En su cápsula “Día x Día” que publica el periodista José Báez Guerrero en la página “Puntos de Vista” de este periódico, se quejaba el buen amigo de cuán ruidosos somos los dominicanos.
Al leer su lamento no pude menos que asentir, aunque en cierto modo me alentó descubrir que no estoy solo en el sufrimiento que me produce la mentada violación a la paz y el sosiego a que creo tener derecho.

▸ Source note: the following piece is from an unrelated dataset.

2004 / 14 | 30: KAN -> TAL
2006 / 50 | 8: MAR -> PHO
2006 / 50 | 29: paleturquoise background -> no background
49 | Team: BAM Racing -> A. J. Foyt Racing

Me viene a la memoria la vergüenza que pasé una vez en Punta del Este, Uruguay, cuando almorzaba con un grupo de compatriotas en un acogedor restaurante junto al mar, y nuestra conversación, que versaba amigablemente sobre el tema de la contaminación del medio ambiente, fue subiendo de tono, al grado de que más bien parecía que se trataba de una agria discusión con ribetes de violencia.
Cuando ya no resistió más, un parroquiano que ocupaba una mesa vecina nos increpó: “Quienes están contaminando el ambiente son ustedes” -dicho lo cual abandonó el lugar con un fuerte portazo.
Pero no es solo el ruido innecesario lo que me saca de casillas. La otra plaga que no soporto es la impuntualidad. Se ha hablado y escrito mucho de este tema, pero nunca será suficiente insistir en ello.
La impuntualidad, aparte de lo costosa que resulta a la larga, es la más descarada forma de desconsideración y falta de respeto que puede concebirse.
Al impuntual no debe dársele oportunidad esperándole para iniciar una que otra actividad. Por el contrario, a la hora señalada, deben cerrarse las puertas para que quien llegue tarde no pueda entrar.
Guerra a los ruidosos y a los impuntuales, dos plagas que nos persiguen y que solo nos causan molestias y atrasos.